Provided records:
================================
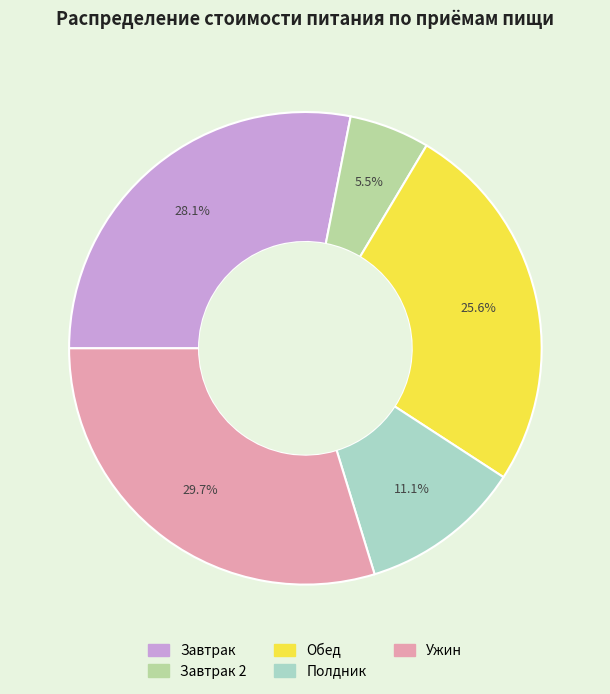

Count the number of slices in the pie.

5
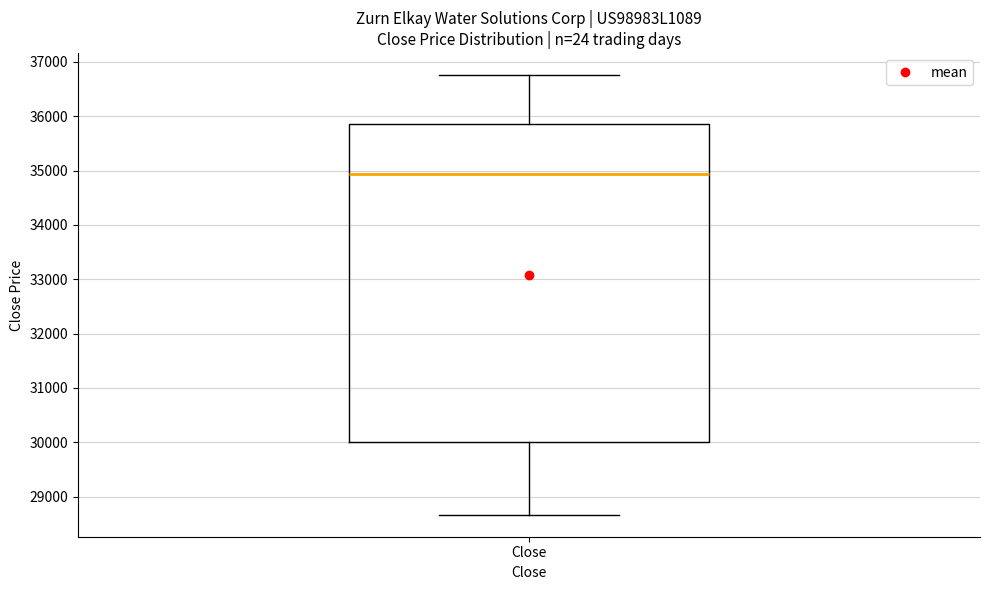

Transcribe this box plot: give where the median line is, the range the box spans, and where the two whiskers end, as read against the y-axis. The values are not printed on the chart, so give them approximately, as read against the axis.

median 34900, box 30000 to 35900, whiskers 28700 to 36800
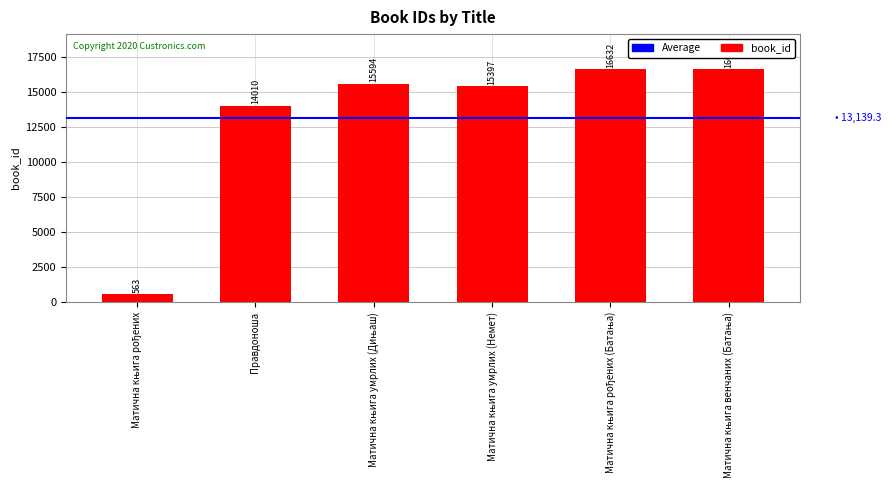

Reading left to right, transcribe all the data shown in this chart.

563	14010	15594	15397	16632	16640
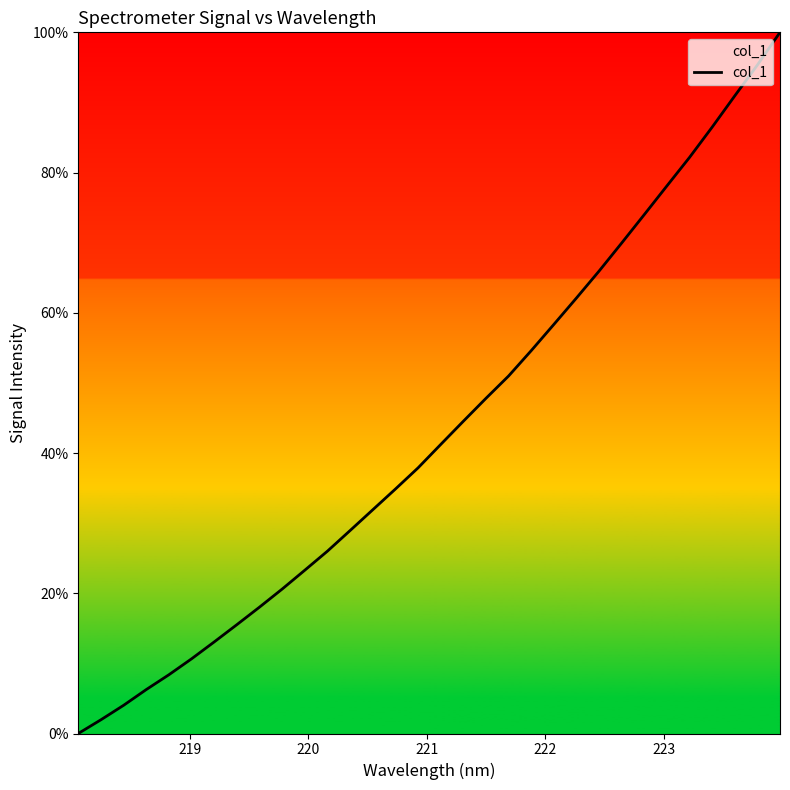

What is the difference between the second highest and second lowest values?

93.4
================================
What is being asked: Copy out the whole listing above word for word, without the pictures.

The answer:
Count the number of slices in the pie.

5

Transcribe this box plot: give where the median line is, the range the box spans, and where the two whiskers end, as read against the y-axis. The values are not printed on the chart, so give them approximately, as read against the axis.

median 34900, box 30000 to 35900, whiskers 28700 to 36800

Reading left to right, transcribe all the data shown in this chart.

563	14010	15594	15397	16632	16640

What is the difference between the second highest and second lowest values?

93.4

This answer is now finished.